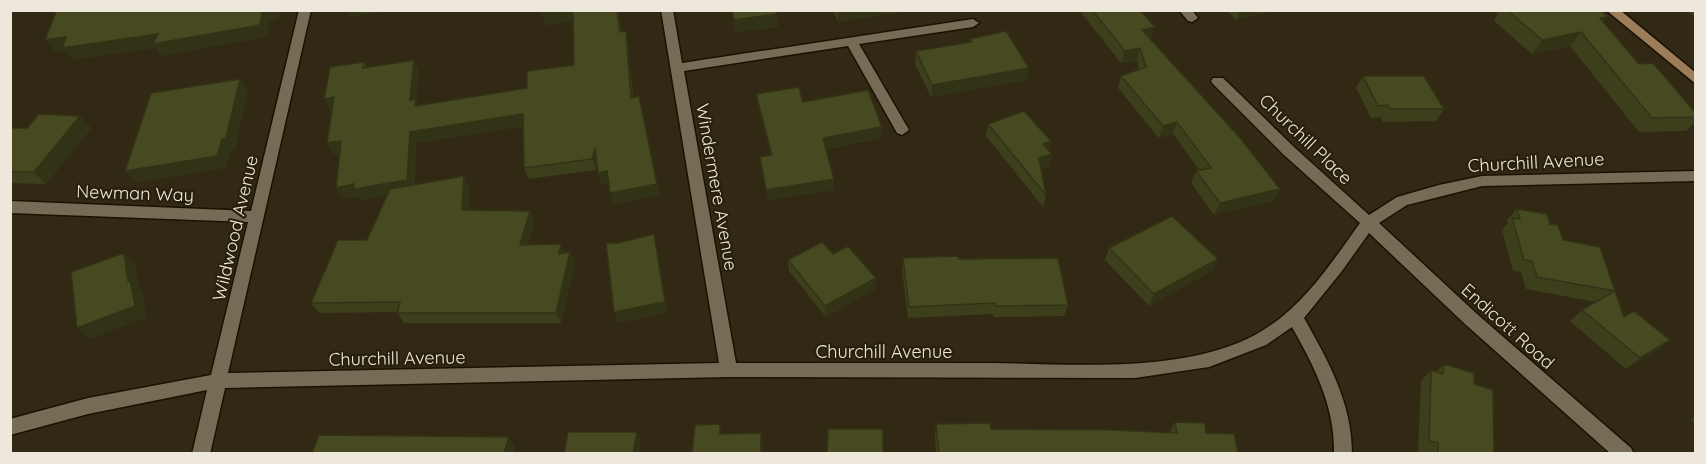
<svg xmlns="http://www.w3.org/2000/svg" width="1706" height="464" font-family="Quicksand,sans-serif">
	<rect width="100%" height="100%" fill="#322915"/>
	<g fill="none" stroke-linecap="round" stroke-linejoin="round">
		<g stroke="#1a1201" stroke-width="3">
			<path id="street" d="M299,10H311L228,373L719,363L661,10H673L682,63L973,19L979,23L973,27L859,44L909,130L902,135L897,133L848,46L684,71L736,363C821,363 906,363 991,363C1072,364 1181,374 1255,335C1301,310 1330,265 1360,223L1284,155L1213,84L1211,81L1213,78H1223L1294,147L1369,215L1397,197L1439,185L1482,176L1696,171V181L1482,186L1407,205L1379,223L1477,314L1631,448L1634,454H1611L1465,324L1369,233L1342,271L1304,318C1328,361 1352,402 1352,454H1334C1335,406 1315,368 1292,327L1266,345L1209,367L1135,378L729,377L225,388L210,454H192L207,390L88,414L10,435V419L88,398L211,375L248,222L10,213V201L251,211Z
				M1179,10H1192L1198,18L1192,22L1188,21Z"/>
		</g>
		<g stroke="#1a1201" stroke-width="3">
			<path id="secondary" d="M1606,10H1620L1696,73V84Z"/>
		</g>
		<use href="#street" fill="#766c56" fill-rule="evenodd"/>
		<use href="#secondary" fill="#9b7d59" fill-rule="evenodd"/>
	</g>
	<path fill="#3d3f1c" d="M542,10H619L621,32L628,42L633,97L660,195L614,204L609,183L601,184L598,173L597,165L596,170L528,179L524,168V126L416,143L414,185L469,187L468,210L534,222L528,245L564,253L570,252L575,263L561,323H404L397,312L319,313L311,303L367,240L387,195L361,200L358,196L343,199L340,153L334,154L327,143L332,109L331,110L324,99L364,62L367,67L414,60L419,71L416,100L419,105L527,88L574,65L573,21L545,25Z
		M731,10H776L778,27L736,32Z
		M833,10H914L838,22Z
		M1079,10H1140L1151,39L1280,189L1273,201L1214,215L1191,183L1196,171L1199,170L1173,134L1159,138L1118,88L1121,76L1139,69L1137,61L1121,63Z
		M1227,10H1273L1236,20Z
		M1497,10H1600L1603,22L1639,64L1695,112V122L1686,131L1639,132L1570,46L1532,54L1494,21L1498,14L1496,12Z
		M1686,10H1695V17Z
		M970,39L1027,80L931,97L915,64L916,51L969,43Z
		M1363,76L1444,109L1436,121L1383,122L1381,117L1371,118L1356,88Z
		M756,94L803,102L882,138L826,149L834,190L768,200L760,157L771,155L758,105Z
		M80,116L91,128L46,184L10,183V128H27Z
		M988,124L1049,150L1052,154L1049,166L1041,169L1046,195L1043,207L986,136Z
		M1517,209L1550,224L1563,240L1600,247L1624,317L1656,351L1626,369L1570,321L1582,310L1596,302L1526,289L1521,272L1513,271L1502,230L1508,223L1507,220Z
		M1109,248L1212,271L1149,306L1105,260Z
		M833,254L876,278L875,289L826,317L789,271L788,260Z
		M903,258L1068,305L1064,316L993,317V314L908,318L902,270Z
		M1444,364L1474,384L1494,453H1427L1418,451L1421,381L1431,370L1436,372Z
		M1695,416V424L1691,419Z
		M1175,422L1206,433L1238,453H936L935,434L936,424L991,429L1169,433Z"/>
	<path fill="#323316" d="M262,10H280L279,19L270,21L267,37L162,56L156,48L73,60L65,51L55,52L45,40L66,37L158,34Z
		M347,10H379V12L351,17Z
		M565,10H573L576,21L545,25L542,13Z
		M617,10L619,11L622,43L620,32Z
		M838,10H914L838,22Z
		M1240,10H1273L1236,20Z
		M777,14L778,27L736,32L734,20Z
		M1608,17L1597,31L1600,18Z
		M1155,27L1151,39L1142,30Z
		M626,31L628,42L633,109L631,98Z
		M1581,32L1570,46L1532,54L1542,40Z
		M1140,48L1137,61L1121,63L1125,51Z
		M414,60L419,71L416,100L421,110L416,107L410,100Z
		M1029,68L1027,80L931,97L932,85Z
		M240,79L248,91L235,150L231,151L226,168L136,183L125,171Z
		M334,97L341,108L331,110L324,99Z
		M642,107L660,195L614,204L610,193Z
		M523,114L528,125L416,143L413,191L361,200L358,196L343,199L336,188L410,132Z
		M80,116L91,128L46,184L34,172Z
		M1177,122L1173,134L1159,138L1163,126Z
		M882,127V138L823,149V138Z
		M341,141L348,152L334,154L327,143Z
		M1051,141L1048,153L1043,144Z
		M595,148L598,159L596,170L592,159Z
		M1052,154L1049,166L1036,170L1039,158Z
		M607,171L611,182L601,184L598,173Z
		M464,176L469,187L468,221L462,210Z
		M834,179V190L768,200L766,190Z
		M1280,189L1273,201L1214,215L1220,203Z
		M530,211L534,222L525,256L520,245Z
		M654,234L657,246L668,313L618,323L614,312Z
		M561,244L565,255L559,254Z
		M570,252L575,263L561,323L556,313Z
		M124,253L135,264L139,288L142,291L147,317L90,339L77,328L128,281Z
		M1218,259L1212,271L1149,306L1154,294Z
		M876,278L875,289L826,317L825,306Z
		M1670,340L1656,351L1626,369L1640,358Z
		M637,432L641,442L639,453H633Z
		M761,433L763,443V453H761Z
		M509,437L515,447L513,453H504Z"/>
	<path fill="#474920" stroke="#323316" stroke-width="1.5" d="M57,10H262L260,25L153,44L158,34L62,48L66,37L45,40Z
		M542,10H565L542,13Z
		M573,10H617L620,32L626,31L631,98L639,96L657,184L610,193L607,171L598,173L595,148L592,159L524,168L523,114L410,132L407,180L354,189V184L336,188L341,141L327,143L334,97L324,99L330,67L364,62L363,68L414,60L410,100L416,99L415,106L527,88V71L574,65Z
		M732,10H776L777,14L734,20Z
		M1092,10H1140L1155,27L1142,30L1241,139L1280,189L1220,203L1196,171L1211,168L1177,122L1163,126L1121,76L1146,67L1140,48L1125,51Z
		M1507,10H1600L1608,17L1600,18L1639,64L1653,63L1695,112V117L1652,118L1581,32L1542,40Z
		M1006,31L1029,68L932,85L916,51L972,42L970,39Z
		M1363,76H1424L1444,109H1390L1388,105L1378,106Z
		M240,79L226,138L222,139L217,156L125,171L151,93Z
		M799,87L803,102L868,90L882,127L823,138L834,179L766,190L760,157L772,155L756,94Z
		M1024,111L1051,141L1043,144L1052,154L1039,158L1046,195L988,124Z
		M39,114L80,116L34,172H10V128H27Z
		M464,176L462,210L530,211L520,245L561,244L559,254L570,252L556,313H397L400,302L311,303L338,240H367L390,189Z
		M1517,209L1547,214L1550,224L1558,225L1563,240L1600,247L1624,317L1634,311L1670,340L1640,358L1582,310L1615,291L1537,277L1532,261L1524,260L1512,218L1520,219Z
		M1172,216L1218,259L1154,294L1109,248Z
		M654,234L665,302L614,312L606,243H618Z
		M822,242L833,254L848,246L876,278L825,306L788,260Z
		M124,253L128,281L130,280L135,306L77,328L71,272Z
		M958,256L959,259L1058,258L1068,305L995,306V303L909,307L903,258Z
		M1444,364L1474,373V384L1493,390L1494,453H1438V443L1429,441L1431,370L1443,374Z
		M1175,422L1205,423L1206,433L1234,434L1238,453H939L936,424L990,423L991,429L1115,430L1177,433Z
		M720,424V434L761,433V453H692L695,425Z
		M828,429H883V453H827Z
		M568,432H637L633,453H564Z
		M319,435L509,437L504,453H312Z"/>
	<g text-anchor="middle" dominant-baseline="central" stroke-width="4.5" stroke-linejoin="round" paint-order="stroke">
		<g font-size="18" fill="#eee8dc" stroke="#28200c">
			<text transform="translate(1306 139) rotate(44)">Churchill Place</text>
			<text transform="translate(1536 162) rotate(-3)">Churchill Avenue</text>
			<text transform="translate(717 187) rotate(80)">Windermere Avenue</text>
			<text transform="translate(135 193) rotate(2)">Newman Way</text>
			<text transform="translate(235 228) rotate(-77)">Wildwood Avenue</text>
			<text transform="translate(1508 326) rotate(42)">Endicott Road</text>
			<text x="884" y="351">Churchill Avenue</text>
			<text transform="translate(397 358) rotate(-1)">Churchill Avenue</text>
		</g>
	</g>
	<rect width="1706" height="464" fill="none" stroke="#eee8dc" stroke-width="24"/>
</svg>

● ● ●

→ **Exercise description**: Your response should be the lines of the entries above that include the string "linejoin".

→ **Reply**:
	<g fill="none" stroke-linecap="round" stroke-linejoin="round">
	<g text-anchor="middle" dominant-baseline="central" stroke-width="4.5" stroke-linejoin="round" paint-order="stroke">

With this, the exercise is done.